[Records from a dataset]
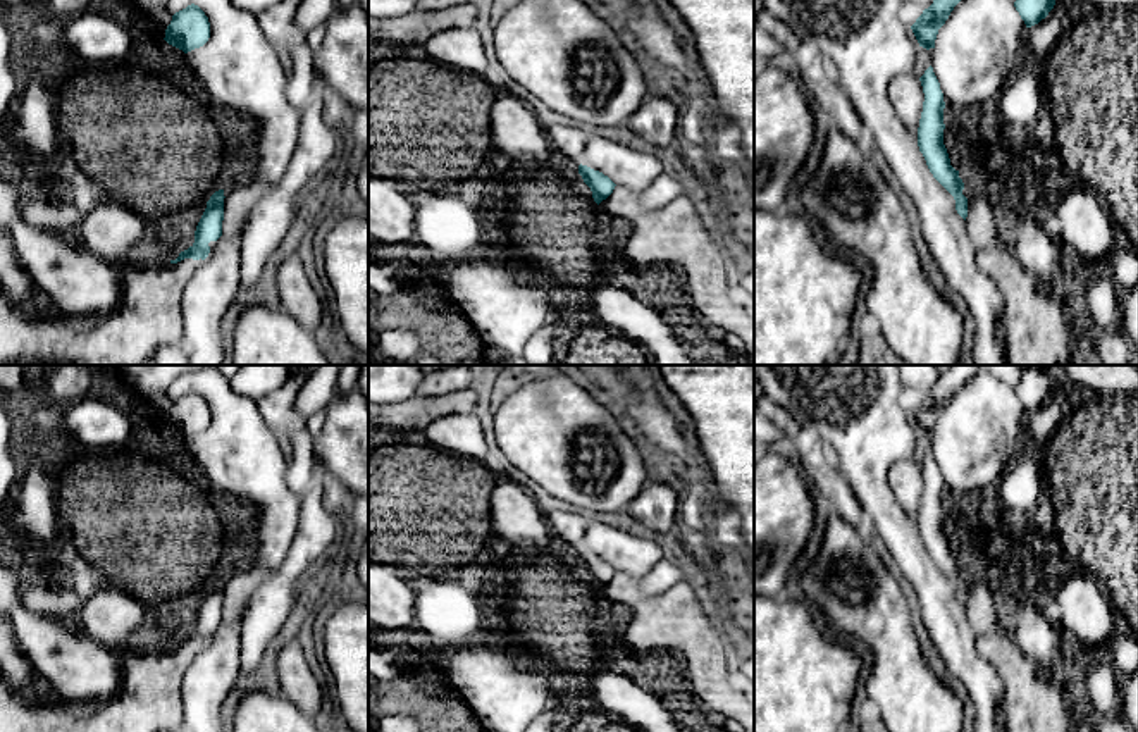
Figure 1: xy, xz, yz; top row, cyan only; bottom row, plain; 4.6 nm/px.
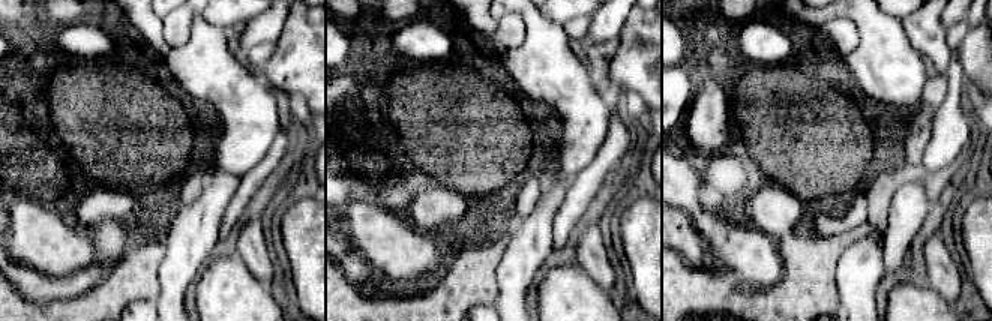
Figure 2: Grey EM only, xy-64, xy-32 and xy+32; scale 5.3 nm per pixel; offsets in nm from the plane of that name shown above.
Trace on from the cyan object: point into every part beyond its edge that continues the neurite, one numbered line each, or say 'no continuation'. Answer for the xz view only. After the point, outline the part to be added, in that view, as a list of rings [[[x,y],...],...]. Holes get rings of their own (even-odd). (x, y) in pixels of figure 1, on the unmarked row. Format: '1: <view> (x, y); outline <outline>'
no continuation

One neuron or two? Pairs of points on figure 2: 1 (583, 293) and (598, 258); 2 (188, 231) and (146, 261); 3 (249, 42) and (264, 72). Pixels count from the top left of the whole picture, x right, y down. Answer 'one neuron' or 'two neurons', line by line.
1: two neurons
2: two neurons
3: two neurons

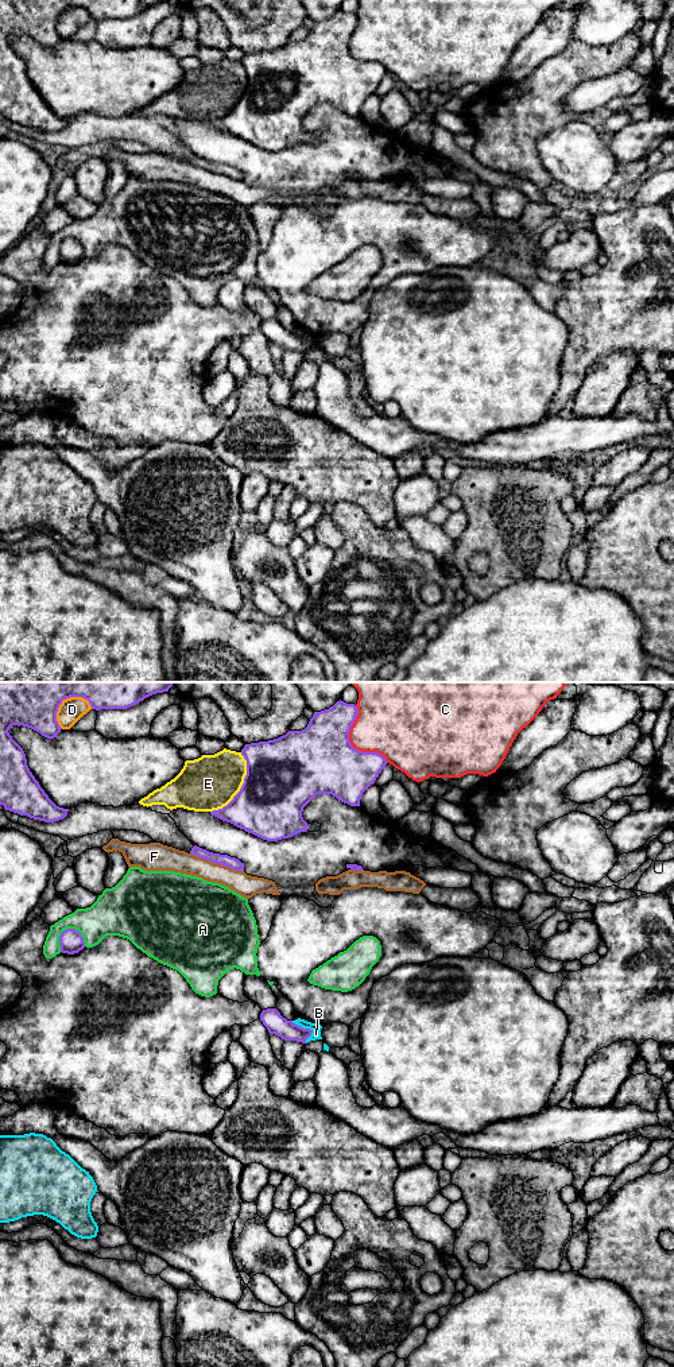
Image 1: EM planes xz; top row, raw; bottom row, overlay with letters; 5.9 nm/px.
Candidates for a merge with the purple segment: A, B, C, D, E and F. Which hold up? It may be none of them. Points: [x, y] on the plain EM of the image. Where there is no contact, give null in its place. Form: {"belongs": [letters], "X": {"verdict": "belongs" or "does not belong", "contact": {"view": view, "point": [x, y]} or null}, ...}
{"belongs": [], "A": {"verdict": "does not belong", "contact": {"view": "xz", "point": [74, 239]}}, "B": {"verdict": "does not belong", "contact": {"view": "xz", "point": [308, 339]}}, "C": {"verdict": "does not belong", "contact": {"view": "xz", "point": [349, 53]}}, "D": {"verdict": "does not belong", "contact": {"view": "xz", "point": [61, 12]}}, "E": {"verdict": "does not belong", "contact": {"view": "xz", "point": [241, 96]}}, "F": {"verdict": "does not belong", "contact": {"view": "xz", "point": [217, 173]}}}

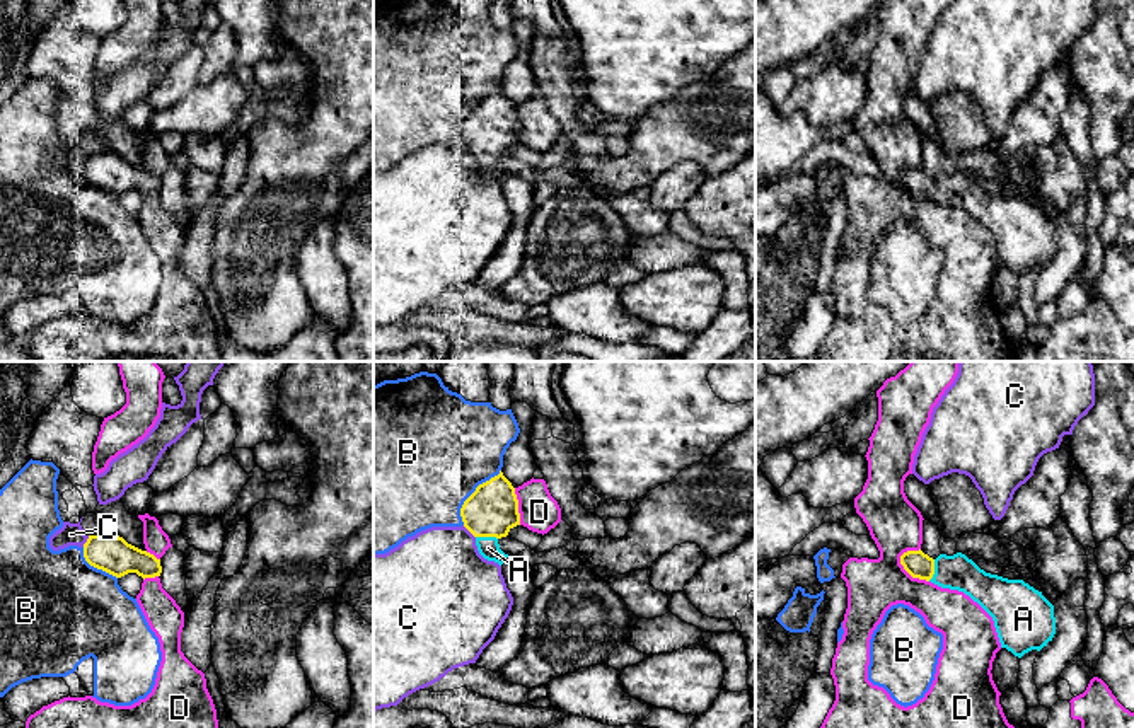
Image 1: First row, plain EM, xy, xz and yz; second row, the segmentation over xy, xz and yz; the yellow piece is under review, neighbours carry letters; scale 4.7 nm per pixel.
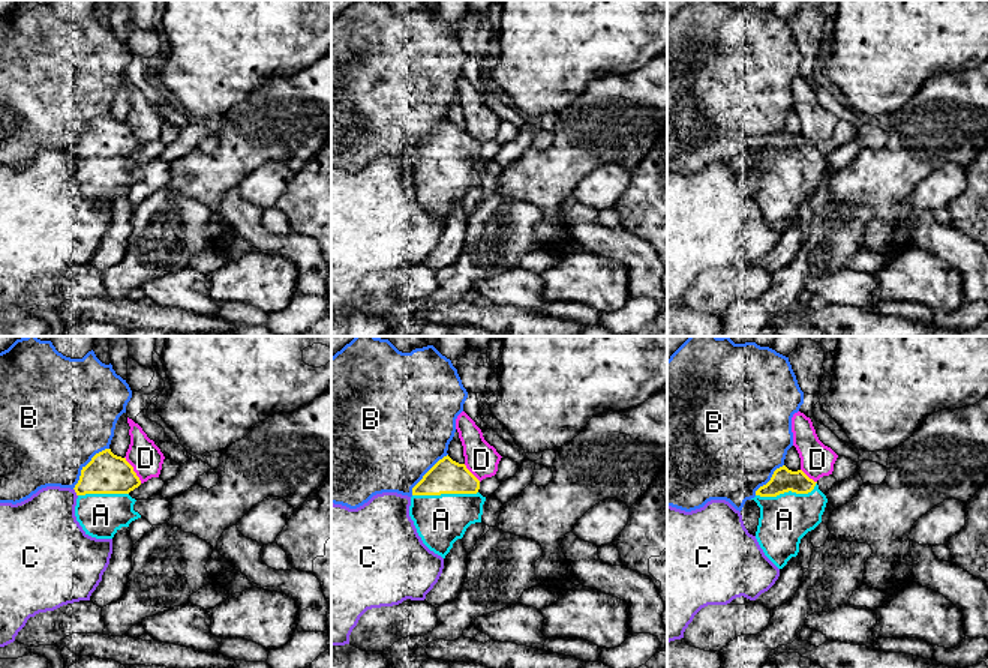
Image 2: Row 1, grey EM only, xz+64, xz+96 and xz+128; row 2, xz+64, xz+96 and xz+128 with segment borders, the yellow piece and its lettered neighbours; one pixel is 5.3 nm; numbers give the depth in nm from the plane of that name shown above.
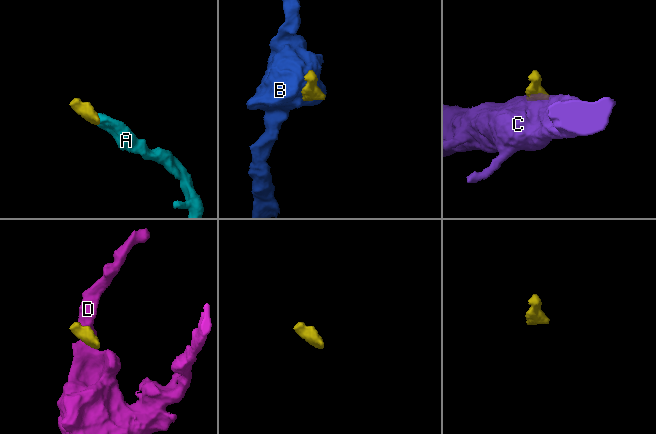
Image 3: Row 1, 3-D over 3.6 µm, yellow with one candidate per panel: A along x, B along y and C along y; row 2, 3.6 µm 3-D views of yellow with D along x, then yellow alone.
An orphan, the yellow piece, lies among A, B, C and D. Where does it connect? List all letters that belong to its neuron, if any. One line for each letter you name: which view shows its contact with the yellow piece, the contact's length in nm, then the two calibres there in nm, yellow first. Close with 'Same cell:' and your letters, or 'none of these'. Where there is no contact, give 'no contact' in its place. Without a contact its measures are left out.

[Your objective]
An exact copy of every record above is needed, with all pictures left out.

[Answer area]
Figure 1: xy, xz, yz; top row, cyan only; bottom row, plain; 4.6 nm/px.
Figure 2: Grey EM only, xy-64, xy-32 and xy+32; scale 5.3 nm per pixel; offsets in nm from the plane of that name shown above.
Trace on from the cyan object: point into every part beyond its edge that continues the neurite, one numbered line each, or say 'no continuation'. Answer for the xz view only. After the point, outline the part to be added, in that view, as a list of rings [[[x,y],...],...]. Holes get rings of their own (even-odd). (x, y) in pixels of figure 1, on the unmarked row. Format: '1: <view> (x, y); outline <outline>'
no continuation

One neuron or two? Pairs of points on figure 2: 1 (583, 293) and (598, 258); 2 (188, 231) and (146, 261); 3 (249, 42) and (264, 72). Pixels count from the top left of the whole picture, x right, y down. Answer 'one neuron' or 'two neurons', line by line.
1: two neurons
2: two neurons
3: two neurons

Image 1: EM planes xz; top row, raw; bottom row, overlay with letters; 5.9 nm/px.
Candidates for a merge with the purple segment: A, B, C, D, E and F. Which hold up? It may be none of them. Points: [x, y] on the plain EM of the image. Where there is no contact, give null in its place. Form: {"belongs": [letters], "X": {"verdict": "belongs" or "does not belong", "contact": {"view": view, "point": [x, y]} or null}, ...}
{"belongs": [], "A": {"verdict": "does not belong", "contact": {"view": "xz", "point": [74, 239]}}, "B": {"verdict": "does not belong", "contact": {"view": "xz", "point": [308, 339]}}, "C": {"verdict": "does not belong", "contact": {"view": "xz", "point": [349, 53]}}, "D": {"verdict": "does not belong", "contact": {"view": "xz", "point": [61, 12]}}, "E": {"verdict": "does not belong", "contact": {"view": "xz", "point": [241, 96]}}, "F": {"verdict": "does not belong", "contact": {"view": "xz", "point": [217, 173]}}}

Image 1: First row, plain EM, xy, xz and yz; second row, the segmentation over xy, xz and yz; the yellow piece is under review, neighbours carry letters; scale 4.7 nm per pixel.
Image 2: Row 1, grey EM only, xz+64, xz+96 and xz+128; row 2, xz+64, xz+96 and xz+128 with segment borders, the yellow piece and its lettered neighbours; one pixel is 5.3 nm; numbers give the depth in nm from the plane of that name shown above.
Image 3: Row 1, 3-D over 3.6 µm, yellow with one candidate per panel: A along x, B along y and C along y; row 2, 3.6 µm 3-D views of yellow with D along x, then yellow alone.
An orphan, the yellow piece, lies among A, B, C and D. Where does it connect? List all letters that belong to its neuron, if any. One line for each letter you name: which view shows its contact with the yellow piece, the contact's length in nm, then the two calibres there in nm, yellow first. Close with 'Same cell:' and your letters, or 'none of these'. Where there is no contact, give 'no contact' in its place. Without a contact its measures are left out.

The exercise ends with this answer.